=== Extrait étudié ===
Ces derniers propos sont aussi révélateurs de ce que que pense Bogost de ses prédécesseurs. En effet, pendant les premiers chapitres, il décrit un être humain qui n’est pas forcément par nature joueur, dans le sens où l’attitude ludique si chère à de nombreux chercheurs, est en fait quelque chose de bien plus complexe qu’il n’y paraît. Dès lors, Bogost fait le postulat que l’attitude ludique est bien plus contextuelle qu’intrinsèque. En effet, plutôt que de voir l’humain comme étant le point de départ d’un acte de jeu, il propose d’orienter la discussion vers les objets. C’est dans ces derniers que se trouve le jeu et non dans les Femmes et Hommes. C’est donc un objet quel qu’il soit qui possède le caractère (l’attitude ?) ludique, caractère attribué à l’humain par Huizinga et tous les chercheurs s’en inspirant.

Bogost propose de rompre avec la tradition mais il est évident que cette remarque peut très facilement s’inscrire dans une démarche constructiviste. De même, il ne s’agit finalement que de réencastrer l’acte de Jeu dans un contexte fait de relations sociales et dans un milieu précis. Ainsi, si les propos de Bogost sont pertinents, il ne sont ne sont pas novateurs. Ils cristallisent cependant dans la recherche anglosaxonne des propos qui ont déjà été abordés dans la recherche francophone (lorsque l’on parle de la nécessaire prise en compte du contexte de jeu et la mise en exergue des relations entre les agents de l’acte de jeu).

Cependant, outre cette critique que nous venons de lui adresser, il convient de faire remarquer notre sympathie pour les propos tenus. De même, la définition de “jouer” proposé par Bogost est relativement pertinente. En effet, il définit l’acte de jouer comme “The work of processing something”, ce qui donne en français moyen : “l’acte de manipuler quelque chose”. Si cette définition semble naïve, il convient de prendre en compte tous les propos précédemment tenus par Bogost. En effet, selon l’auteur, pour jouer, il est nécessaire d’observer sans ironie le monde et les objets qui nous entourent. Autrement dit, cette définition indique que jouer signifie “découvrir les affordances d’un objet”. Encore une fois, il est nécessaire de rappeler que l’amusement se trouve dans la découverte de la nouveauté selon Bogost et cette découverte n’est rendue possible qu’en exploitant, qu’en manipulant sans ironie les objets qui nous entourent.

Pour parler du Jeu, il faut parler des Contraintes

Dès lors, avec tout ce qui vient d’être dit, nous pourrions supposer qu’il est très facile de s’amuser puisqu’il ne suffit finalement que d’observer et de manipuler. Or, Bogost prend le contrepied de cette hypothèse. Cependant, encore une fois, ses propos ne sont en rien novateurs. Bogost énonce que c’est sous la contrainte que le “jeu” peut naître. Pour soutenir son propos, il part de la création artistique et énonce que si l’artiste est totalement libre de créer ce qu’il veut, il risque de ne finalement rien créer. Or c’est en s’infligeant des contraintes techniques, matériels ou comportementales que l’artiste peut créer des oeuvres d’Art. Nous retrouvons ici un postulat relativement classique dans l’Histoire de l’Art, en esthétique et dans la recherche sur le Jeu puisque les premiers travaux de Huizinga énonçaient déjà que les jeux nécessitent l’installation de contraintes. Ces contraintes prennent la forme de règles du jeu plus ou moins permissives.
=== Données sources ===
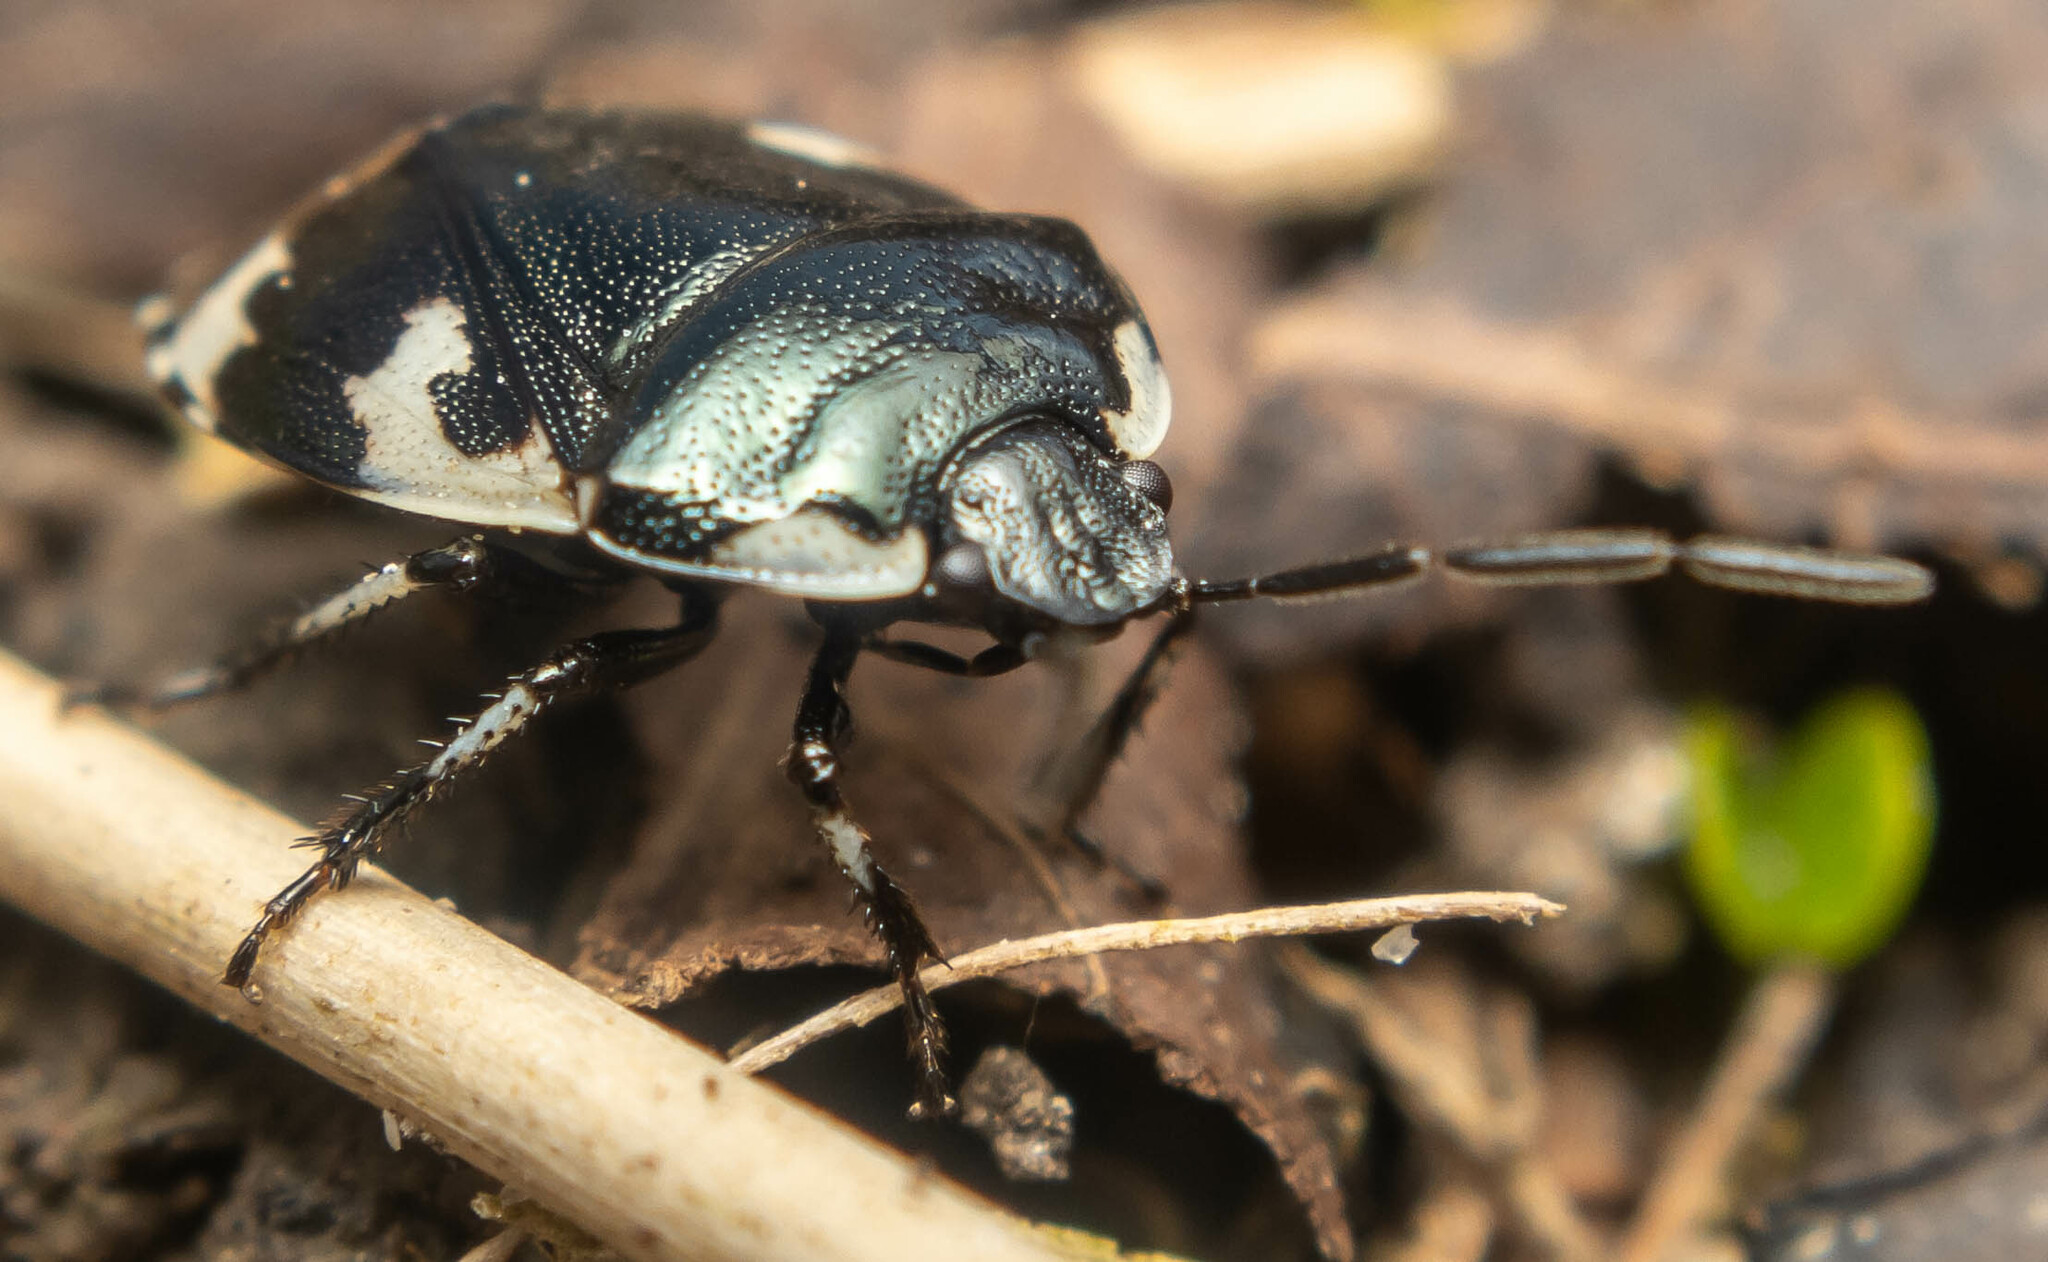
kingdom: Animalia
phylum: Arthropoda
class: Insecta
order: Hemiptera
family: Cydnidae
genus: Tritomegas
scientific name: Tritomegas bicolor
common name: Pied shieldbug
===
» **Énoncé 1**
Dans l'extrait consacré à Bogost, relevez tous les domaines où le postulat selon lequel la contrainte fait naître la création est qualifié de relativement classique.
» **Énoncé 2**
Mettez à jour l'ensemble des enregistrements en remplaçant « common name » par « vernacular name », sans rien modifier d'autre. N'incluez pas les images dans votre réponse.

» **Réponse complète 1**
L'Histoire de l'Art, l'esthétique et la recherche sur le Jeu.

» **Réponse complète 2**
kingdom: Animalia
phylum: Arthropoda
class: Insecta
order: Hemiptera
family: Cydnidae
genus: Tritomegas
scientific name: Tritomegas bicolor
vernacular name: Pied shieldbug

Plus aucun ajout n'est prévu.